--- START ---

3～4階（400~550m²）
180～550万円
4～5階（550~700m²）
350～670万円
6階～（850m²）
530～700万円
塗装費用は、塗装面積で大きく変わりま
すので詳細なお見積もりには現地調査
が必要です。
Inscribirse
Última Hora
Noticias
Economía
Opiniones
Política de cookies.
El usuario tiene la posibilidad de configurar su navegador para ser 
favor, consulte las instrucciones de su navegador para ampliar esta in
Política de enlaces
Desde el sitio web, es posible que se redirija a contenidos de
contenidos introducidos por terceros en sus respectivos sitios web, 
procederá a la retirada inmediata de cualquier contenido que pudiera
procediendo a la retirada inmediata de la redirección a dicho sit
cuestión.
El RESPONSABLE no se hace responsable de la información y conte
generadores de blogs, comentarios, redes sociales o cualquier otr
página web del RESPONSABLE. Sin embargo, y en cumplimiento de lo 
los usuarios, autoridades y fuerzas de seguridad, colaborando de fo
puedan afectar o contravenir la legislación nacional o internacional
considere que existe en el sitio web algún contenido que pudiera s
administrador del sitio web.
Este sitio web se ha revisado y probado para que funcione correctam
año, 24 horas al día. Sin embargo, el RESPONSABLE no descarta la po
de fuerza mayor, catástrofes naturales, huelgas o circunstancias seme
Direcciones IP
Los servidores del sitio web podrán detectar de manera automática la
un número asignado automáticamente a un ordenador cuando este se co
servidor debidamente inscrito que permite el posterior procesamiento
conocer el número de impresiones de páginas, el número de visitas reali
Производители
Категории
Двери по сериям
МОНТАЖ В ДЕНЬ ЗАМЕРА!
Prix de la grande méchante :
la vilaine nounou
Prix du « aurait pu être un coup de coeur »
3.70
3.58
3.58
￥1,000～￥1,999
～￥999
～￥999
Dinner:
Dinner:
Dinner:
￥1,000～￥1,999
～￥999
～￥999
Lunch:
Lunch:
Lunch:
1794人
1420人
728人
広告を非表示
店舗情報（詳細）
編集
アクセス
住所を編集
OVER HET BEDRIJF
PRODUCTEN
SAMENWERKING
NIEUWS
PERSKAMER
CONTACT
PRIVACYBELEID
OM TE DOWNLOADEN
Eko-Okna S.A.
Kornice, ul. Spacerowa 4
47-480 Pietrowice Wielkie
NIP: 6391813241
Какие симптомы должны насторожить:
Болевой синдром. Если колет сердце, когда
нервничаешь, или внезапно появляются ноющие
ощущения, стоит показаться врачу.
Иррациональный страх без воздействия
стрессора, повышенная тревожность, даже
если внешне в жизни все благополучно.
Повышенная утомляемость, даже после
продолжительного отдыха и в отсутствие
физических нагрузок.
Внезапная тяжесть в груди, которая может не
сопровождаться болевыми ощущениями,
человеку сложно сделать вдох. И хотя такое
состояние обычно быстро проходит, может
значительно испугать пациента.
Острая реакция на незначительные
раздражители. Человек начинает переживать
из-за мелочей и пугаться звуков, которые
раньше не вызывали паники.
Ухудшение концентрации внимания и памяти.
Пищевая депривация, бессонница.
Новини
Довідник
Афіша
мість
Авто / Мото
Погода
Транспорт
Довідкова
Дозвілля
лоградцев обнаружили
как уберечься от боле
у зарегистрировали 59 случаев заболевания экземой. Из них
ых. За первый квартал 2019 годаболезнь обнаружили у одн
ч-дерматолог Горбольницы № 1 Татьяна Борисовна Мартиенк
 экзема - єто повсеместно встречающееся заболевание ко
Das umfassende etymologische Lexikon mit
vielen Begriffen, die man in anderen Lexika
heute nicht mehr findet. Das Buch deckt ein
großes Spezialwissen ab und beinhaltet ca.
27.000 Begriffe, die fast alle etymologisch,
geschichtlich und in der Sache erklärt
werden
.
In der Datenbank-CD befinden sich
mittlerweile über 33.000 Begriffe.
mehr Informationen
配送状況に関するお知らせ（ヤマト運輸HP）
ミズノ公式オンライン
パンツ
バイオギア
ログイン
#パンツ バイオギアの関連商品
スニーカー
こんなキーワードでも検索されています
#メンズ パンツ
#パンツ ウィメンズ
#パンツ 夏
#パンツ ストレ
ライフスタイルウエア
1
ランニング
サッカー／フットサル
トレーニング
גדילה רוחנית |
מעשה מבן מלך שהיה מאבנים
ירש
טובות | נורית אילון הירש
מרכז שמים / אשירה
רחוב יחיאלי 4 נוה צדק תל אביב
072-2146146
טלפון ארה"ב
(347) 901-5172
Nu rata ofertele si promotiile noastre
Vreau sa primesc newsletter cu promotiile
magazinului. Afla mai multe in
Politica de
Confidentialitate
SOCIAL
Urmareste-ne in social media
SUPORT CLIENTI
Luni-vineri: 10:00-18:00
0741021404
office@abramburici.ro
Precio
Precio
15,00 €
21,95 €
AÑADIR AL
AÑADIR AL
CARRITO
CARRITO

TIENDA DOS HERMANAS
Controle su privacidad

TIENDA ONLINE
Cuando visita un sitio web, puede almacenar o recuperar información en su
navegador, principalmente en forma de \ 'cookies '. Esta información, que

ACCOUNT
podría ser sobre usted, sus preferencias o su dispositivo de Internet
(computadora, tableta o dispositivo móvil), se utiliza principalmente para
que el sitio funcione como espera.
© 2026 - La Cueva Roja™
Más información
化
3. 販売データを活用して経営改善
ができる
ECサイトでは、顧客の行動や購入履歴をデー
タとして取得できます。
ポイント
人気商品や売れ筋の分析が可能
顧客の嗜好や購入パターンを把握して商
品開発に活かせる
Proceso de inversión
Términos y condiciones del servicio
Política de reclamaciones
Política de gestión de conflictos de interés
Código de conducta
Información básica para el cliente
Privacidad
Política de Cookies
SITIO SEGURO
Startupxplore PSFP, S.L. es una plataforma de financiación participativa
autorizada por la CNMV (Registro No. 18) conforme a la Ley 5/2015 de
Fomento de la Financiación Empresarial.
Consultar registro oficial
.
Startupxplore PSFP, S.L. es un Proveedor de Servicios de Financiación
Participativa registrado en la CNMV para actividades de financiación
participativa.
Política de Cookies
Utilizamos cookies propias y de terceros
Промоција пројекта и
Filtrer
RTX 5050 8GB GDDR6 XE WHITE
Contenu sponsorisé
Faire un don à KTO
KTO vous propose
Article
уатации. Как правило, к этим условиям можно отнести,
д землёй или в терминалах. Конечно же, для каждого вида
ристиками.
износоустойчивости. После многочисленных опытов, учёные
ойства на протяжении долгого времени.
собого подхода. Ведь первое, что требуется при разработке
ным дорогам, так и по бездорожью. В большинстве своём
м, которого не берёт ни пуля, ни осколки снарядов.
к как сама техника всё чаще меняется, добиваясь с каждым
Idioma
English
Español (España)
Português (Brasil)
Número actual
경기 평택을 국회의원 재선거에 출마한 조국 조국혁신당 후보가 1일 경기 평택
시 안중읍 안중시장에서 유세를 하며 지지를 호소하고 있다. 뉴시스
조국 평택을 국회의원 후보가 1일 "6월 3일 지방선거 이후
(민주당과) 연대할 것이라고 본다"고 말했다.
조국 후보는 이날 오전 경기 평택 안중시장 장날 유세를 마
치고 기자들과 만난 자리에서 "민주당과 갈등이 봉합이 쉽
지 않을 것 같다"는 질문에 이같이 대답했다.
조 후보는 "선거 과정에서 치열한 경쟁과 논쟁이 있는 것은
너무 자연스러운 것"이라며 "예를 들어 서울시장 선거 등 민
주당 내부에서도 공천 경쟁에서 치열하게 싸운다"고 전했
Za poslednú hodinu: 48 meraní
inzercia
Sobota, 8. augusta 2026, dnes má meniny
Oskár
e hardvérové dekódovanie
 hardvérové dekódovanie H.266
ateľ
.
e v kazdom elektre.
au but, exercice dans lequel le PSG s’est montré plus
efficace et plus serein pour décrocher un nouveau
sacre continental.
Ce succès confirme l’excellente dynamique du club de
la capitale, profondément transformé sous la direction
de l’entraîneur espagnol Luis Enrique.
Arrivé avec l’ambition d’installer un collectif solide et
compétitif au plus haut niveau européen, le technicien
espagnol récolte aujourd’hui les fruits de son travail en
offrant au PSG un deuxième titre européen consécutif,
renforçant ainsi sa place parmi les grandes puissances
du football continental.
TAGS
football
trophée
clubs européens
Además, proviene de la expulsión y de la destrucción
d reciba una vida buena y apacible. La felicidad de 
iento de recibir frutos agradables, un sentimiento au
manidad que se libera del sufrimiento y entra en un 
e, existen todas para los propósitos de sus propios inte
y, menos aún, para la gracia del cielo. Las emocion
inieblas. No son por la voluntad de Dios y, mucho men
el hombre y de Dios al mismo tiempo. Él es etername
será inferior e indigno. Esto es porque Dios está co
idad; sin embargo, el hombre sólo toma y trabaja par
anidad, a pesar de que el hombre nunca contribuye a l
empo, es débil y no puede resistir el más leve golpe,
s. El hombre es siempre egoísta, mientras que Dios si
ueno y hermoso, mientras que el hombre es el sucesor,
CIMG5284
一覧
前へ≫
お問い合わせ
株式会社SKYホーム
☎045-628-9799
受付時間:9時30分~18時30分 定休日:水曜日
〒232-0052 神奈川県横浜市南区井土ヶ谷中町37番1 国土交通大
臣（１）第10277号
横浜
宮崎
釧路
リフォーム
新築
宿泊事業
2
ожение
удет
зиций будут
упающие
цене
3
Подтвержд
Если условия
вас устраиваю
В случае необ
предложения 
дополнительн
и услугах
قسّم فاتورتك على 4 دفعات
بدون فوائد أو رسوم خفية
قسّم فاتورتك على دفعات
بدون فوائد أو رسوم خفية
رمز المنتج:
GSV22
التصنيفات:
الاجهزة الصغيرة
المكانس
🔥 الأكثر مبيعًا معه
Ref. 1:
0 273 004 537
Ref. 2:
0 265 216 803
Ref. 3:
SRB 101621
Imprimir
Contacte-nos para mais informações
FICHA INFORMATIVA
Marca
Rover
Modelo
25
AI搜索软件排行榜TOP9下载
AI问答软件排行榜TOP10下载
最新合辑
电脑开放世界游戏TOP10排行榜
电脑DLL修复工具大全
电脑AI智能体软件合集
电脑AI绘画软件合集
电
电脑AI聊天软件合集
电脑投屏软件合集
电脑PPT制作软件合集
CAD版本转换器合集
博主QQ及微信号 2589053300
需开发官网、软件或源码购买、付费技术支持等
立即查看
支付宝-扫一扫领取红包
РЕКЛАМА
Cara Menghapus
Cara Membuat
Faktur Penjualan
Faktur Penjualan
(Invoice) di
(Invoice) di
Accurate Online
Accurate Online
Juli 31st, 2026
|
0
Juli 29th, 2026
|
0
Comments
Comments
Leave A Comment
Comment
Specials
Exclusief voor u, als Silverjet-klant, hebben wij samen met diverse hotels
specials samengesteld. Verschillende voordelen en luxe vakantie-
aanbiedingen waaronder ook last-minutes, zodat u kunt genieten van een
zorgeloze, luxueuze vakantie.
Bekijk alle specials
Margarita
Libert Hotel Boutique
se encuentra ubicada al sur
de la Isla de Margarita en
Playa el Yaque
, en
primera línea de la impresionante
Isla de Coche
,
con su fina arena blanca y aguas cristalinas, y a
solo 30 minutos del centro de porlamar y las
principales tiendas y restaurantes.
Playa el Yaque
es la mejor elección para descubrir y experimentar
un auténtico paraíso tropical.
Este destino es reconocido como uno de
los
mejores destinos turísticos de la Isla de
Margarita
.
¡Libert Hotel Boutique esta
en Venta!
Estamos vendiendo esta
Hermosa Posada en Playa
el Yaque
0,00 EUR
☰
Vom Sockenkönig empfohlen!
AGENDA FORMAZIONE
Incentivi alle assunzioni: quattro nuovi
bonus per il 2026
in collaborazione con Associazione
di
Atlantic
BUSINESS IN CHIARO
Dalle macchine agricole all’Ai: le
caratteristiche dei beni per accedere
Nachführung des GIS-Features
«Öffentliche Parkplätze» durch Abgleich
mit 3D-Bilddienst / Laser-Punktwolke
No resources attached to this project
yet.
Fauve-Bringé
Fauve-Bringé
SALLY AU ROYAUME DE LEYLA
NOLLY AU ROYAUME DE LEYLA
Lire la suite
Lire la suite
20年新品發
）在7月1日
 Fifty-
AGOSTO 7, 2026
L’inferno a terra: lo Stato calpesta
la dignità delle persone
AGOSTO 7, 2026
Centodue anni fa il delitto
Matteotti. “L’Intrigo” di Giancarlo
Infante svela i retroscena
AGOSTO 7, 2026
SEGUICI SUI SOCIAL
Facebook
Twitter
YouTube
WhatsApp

--- END ---

→ **TASK DESCRIPTION**:
Within the records, filter for lines that contain the word "continental" and show each one.

→ **EXPECTED ANSWER**:
sacre continental.
du football continental.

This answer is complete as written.